Problem | Repeat the listing word for word. Leave every picture out.

········

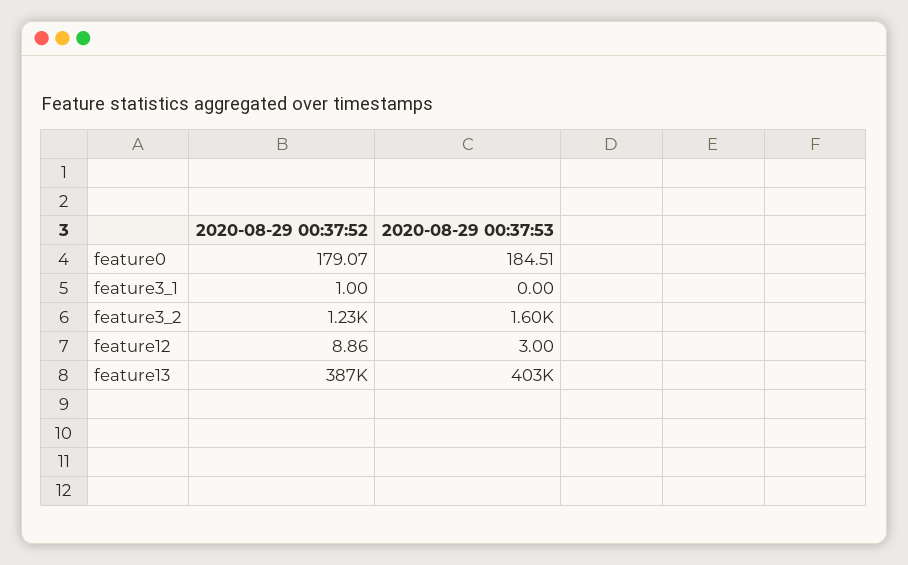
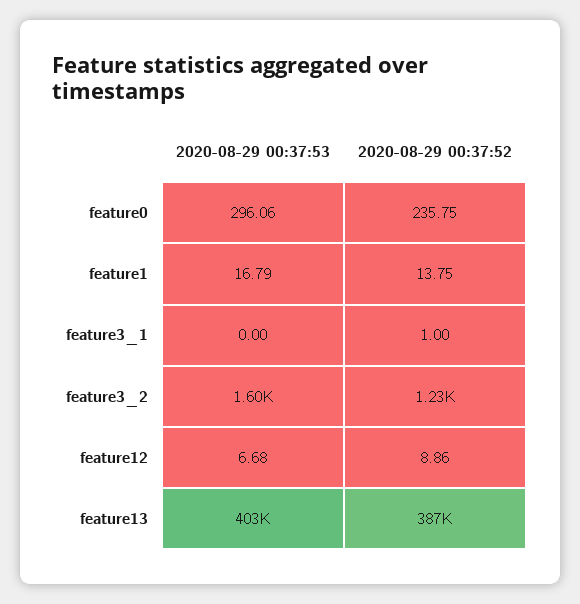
  {
    "2020-08-29 00:37:52": {
-     "feature0": 179.07,
+     "feature0": 235.75,
      "feature3_1": 1,
      "feature3_2": 1230,
      "feature12": 8.86,
-     "feature13": 387000
+     "feature13": 387000,
+     "feature1": 13.75
    },
    "2020-08-29 00:37:53": {
-     "feature0": 184.51,
+     "feature0": 296.06,
      "feature3_1": 0,
      "feature3_2": 1600,
-     "feature12": 3,
+     "feature12": 6.68,
-     "feature13": 403000
+     "feature13": 403000,
+     "feature1": 16.79
    }
  }

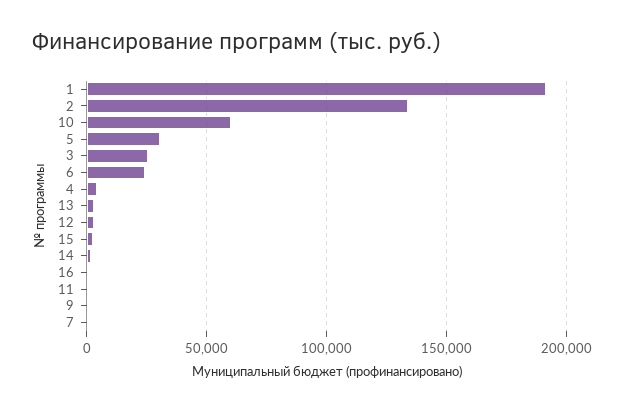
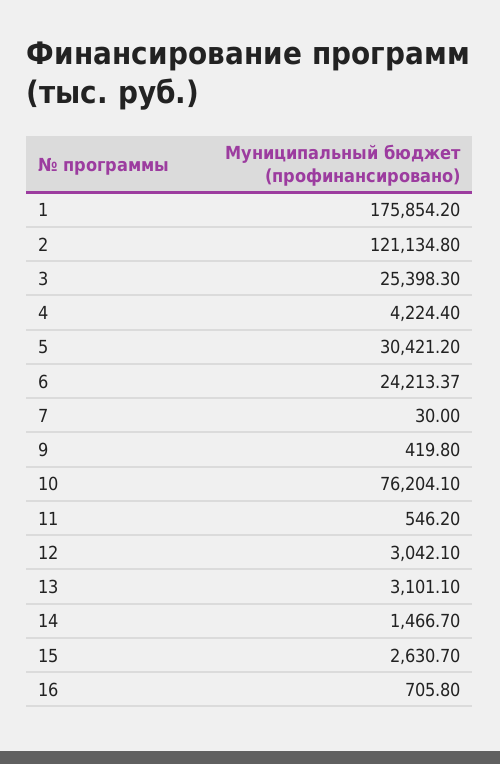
  {
-   "1": 190000,
+   "1": 175854.2,
-   "2": 135000,
+   "2": 121134.8,
-   "10": 60000,
+   "10": 76204.1,
    "5": 30421.2,
    "3": 25398.3,
    "6": 24213.37,
    "4": 4224.4,
    "13": 3101.1,
    "12": 3042.1,
    "15": 2630.7,
    "14": 1466.7,
    "16": 705.8,
    "11": 546.2,
    "9": 419.8,
    "7": 30
  }

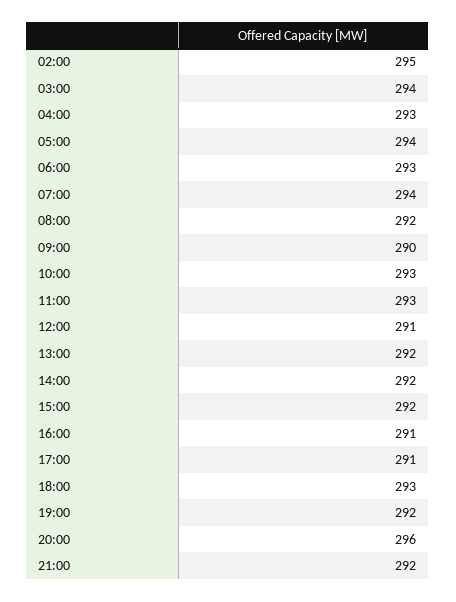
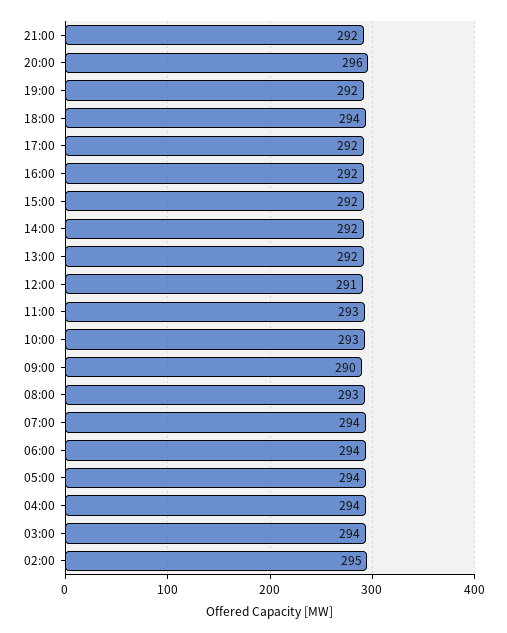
  {
    "02:00": 295,
    "03:00": 294,
-   "04:00": 293,
+   "04:00": 294,
    "05:00": 294,
-   "06:00": 293,
+   "06:00": 294,
    "07:00": 294,
-   "08:00": 292,
+   "08:00": 293,
    "09:00": 290,
    "10:00": 293,
    "11:00": 293,
    "12:00": 291,
    "13:00": 292,
    "14:00": 292,
    "15:00": 292,
-   "16:00": 291,
+   "16:00": 292,
-   "17:00": 291,
+   "17:00": 292,
-   "18:00": 293,
+   "18:00": 294,
    "19:00": 292,
    "20:00": 296,
    "21:00": 292
  }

········

Response to the task |
  {
    "2020-08-29 00:37:52": {
-     "feature0": 179.07,
+     "feature0": 235.75,
      "feature3_1": 1,
      "feature3_2": 1230,
      "feature12": 8.86,
-     "feature13": 387000
+     "feature13": 387000,
+     "feature1": 13.75
    },
    "2020-08-29 00:37:53": {
-     "feature0": 184.51,
+     "feature0": 296.06,
      "feature3_1": 0,
      "feature3_2": 1600,
-     "feature12": 3,
+     "feature12": 6.68,
-     "feature13": 403000
+     "feature13": 403000,
+     "feature1": 16.79
    }
  }

  {
-   "1": 190000,
+   "1": 175854.2,
-   "2": 135000,
+   "2": 121134.8,
-   "10": 60000,
+   "10": 76204.1,
    "5": 30421.2,
    "3": 25398.3,
    "6": 24213.37,
    "4": 4224.4,
    "13": 3101.1,
    "12": 3042.1,
    "15": 2630.7,
    "14": 1466.7,
    "16": 705.8,
    "11": 546.2,
    "9": 419.8,
    "7": 30
  }

  {
    "02:00": 295,
    "03:00": 294,
-   "04:00": 293,
+   "04:00": 294,
    "05:00": 294,
-   "06:00": 293,
+   "06:00": 294,
    "07:00": 294,
-   "08:00": 292,
+   "08:00": 293,
    "09:00": 290,
    "10:00": 293,
    "11:00": 293,
    "12:00": 291,
    "13:00": 292,
    "14:00": 292,
    "15:00": 292,
-   "16:00": 291,
+   "16:00": 292,
-   "17:00": 291,
+   "17:00": 292,
-   "18:00": 293,
+   "18:00": 294,
    "19:00": 292,
    "20:00": 296,
    "21:00": 292
  }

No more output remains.